Re: is it safe to create an object inside a function and pass out in std::vector?

From:

=?ISO-8859-1?Q?=D6=F6_Tiib?= <ootiib@hot.ee>

Newsgroups:

comp.lang.c++

Date:

Wed, 17 Nov 2010 16:28:52 -0800 (PST)

Message-ID:

<4d9f95e5-44ef-497b-98ce-890c0fdf631e@o14g2000yqe.googlegroups.com>

On Nov 16, 11:51 pm, Ruslan Mullakhmetov <tiaba...@gmail.com> wrote:

On 11/16/2010 1:52 AM, Ian Collins wrote:

On 11/16/10 11:45 AM, zl2k wrote:

hi, there,

Is it safe if I do like this

void PopulateVector(std::vector<Object> objs){
Object obj;
objs.push_back(obj);
}

Will the obj created inside of the function lost once I try to use it
outside of the function? I need the function to populate an empty
vector. Thanks for your comments.

Pass by reference:

void PopulateVector( std::vector<Object>& objs )

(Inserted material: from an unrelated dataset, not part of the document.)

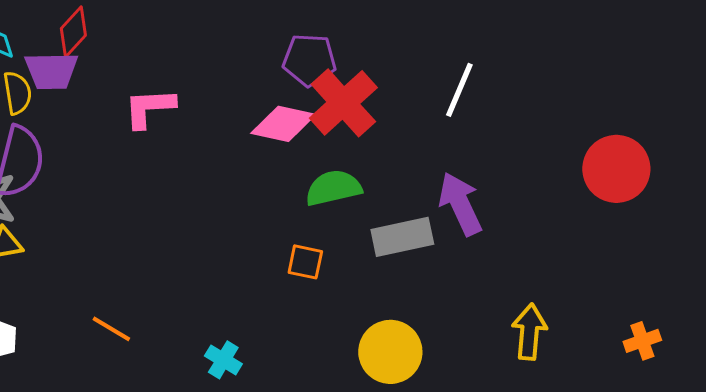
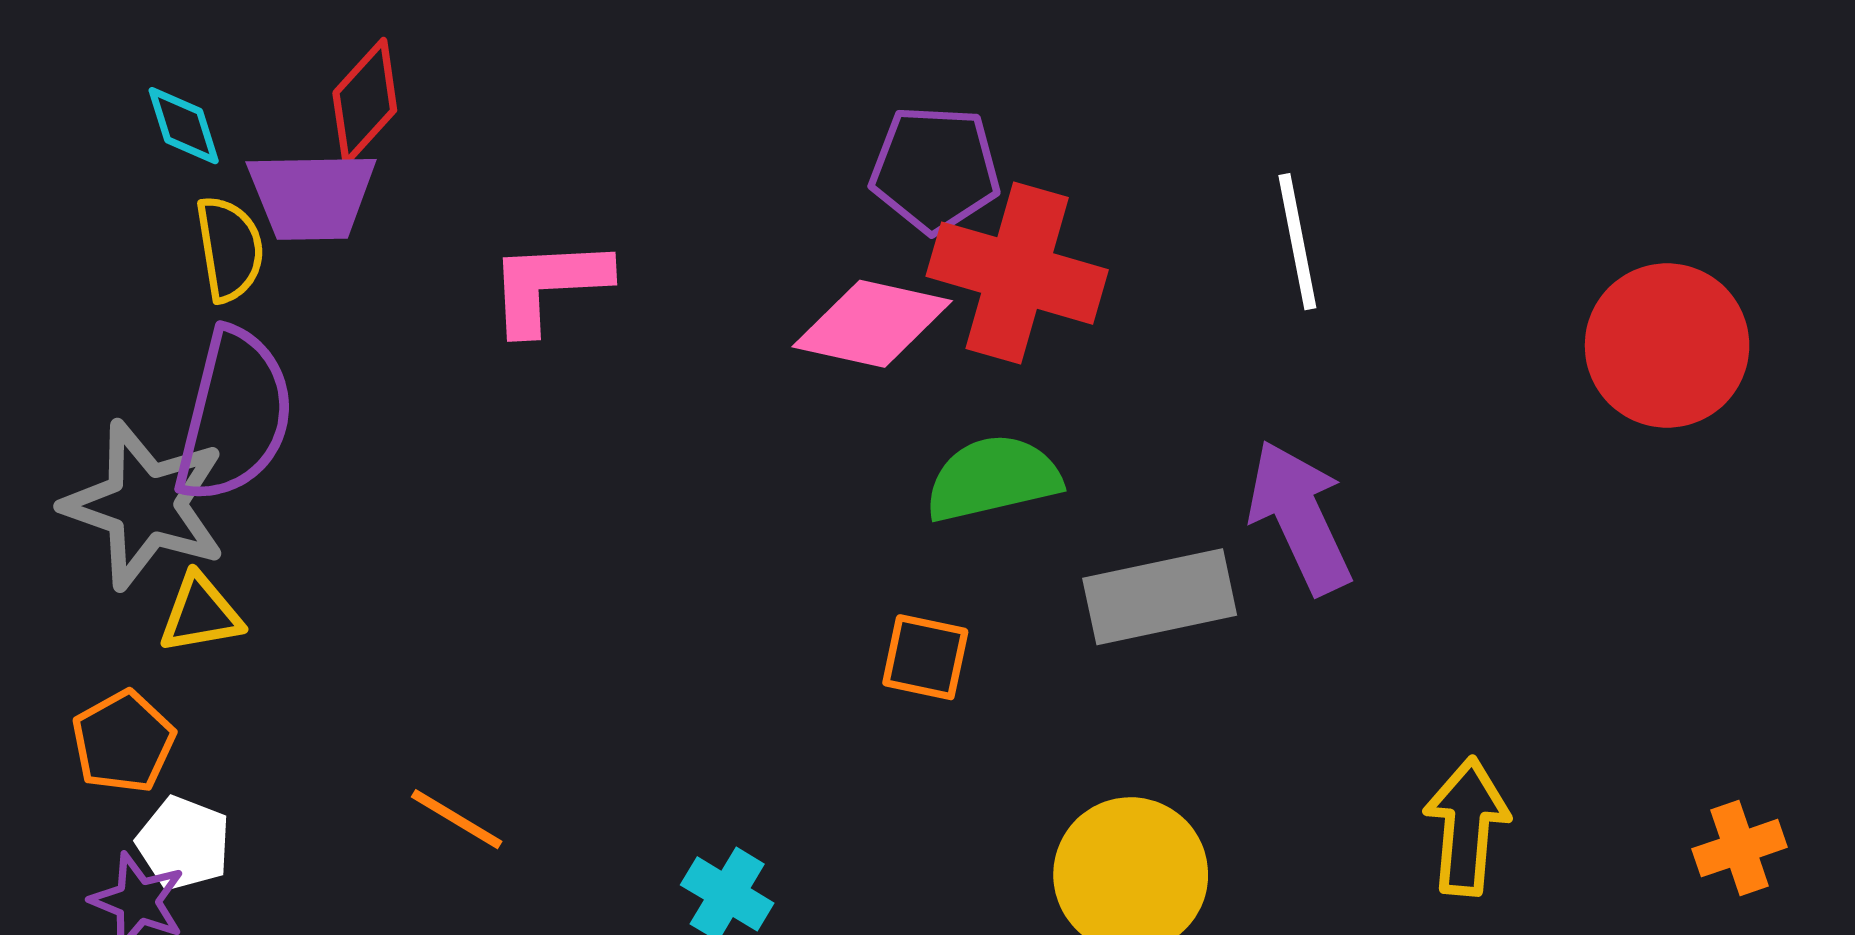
white line: (459, 90) -> (1297, 242), turned -34
red cross: (343, 103) -> (1017, 273), turned -32
red circle: (616, 169) -> (1667, 345), moved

Objects are copied into containers, so yes it will be OK.

You could also use pointer instead of reference if you know that param
is going to be changed.
As for me i do not use non-const references at all except operators
overloading. Using pointers you definitely know that object could be
changed or specify 0 (NULL) if you do not want return value.

Passing NULL as output parameter when caller does not want that output
is the way of C interface. In C++ it is rude when interface demands
parameters that caller does not have; in C++ you can have overloads.

by the way, i've read about such rule in google code style guide.

Some other style guides suggest to minimize amount of raw pointers and
avoid usage of unary &. I like such rules better.